Incidentally, the only time you should consider db-per-user is if each user requires unique tables (in which case your app would have to be very complex to actually use the data) or if there are security concerns re: storing data together (more likely with multiple clients than multiple users).
Hey there guys and gals. I'm very new to php and am following various tutorials, reading books, watching videos etc.
The reason I'm learning is to create one specific web application, as well as to make that jump from simple geek to proper nerd, of course.
So far I've managed to learn most of what I need to create this web app.
The key part that has thus far eluded me is creating a dynamically-named, pre-defined(structure) database.
Essentially the application is a giant booking system. When a user registers I want the system to create a new database and link it to their account.
Whilst I know that I could easily have a php file that could run some SQL to create a database with all the right tables and columns, I don't know how to give that new database a unique name.
That name also needs to be written into the main users table so that whenever a user name connected to that client's account logs in, it uses that database name in the connection string and pulls up their data. Though, I'm sure that part wouldn't be as complicated.
If it matters, I'm using MySQL. Any help would be greatly-appreciated.
Edit: I should've made clear why I need more than one database in the first place, my apologies.
Essentially, it's going to be a private calendar(of sorts) system for businesses. Because of that, there will be an 'owner' of each database and all employees of that person will be utilising their employer's database.
If you need to create a new database for each user, I'd suggest radically rethinking your approach to the problem.
Very few problems require going that far.
For a booking system, for instance, I would imagine you would need one database with the following tables:
A user table with the user information for each user
A hotel table (if it's hotel booking, substitute what you need) with information on the hotels-
A booking table that links each booking to a user, a hotel and a time.
Edit:
An example of a problem for which it would be suited would be a meta-booking system; as in a system where you could set up a booking system for your own site or whatever.

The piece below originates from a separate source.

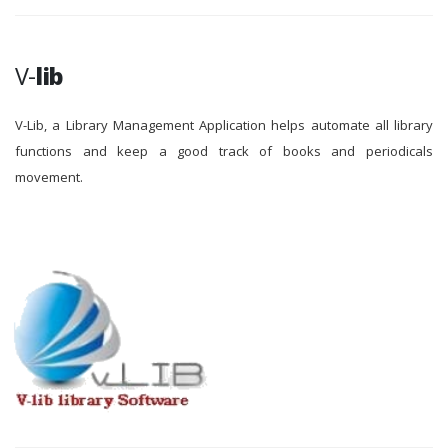
V-
lib
V-Lib, a Library Management Application helps automate all library
functions and keep a good track of books and periodicals
movement.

If that is what you need, ignore this.
Find something unique about the user, like its username, and prefix the new database name with it. You can concatenate the number of databases already assigned to that user when creating a new one, so for example my first database would be inerte_0, my second one, inerte_1. Don't forget to sanitize whatever you'll use to prefix the database name to check if it's actually composed of allowed characters in Mysql's database names!
This is certainly possible. You could, for example, call uniqid() and then check for an existing database by that name in case you happen upon a duplicate (though that's unlikely).

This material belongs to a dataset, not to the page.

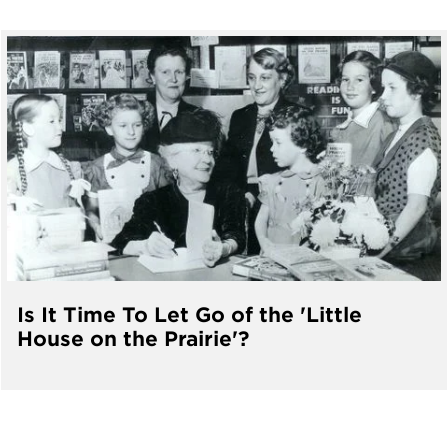
Is It Time To Let Go of the 'Little
House on the Prairie'?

However, I'm extremely wary of your overall approach. In general, you should not have to create tables (excluding TEMPORARY tables) at runtime. Instead, you could put data for all organizations in a single database, but with a simple column to distinguish which records are associated with which users.

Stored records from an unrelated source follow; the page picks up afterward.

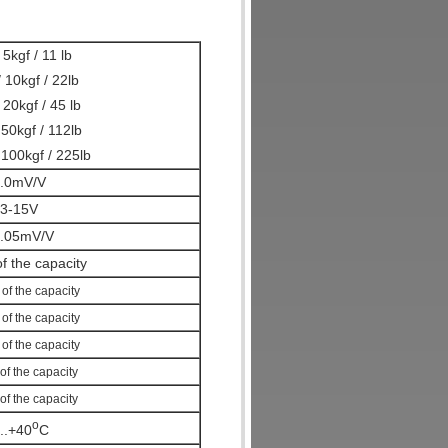
 5kgf / 11 lb
 10kgf / 22lb
20kgf / 45 lb
50kgf / 112lb
100kgf / 225lb
.0mV/V
3-15V
.05mV/V
f the capacity
%
of the capacity
%
of the capacity
%
of the capacity
of the capacity
of the capacity
o
...+40
C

It sounds like you're using a centralized database to store some of the information - the database wherein the "main users table" you mention resides. You also mention that you can identify which client a user is associated with, which implies a clients table in that centralized database.
That clients table very likely has a primary key field. There is your unique identifier for each client's database. You can use that, or you can generate a hash of some sort using a combination of information from that row, something like:
$unique = md5( $client_id . $client_name . $date_created );
You can also make sure that the column holding the client database names is set to be unique.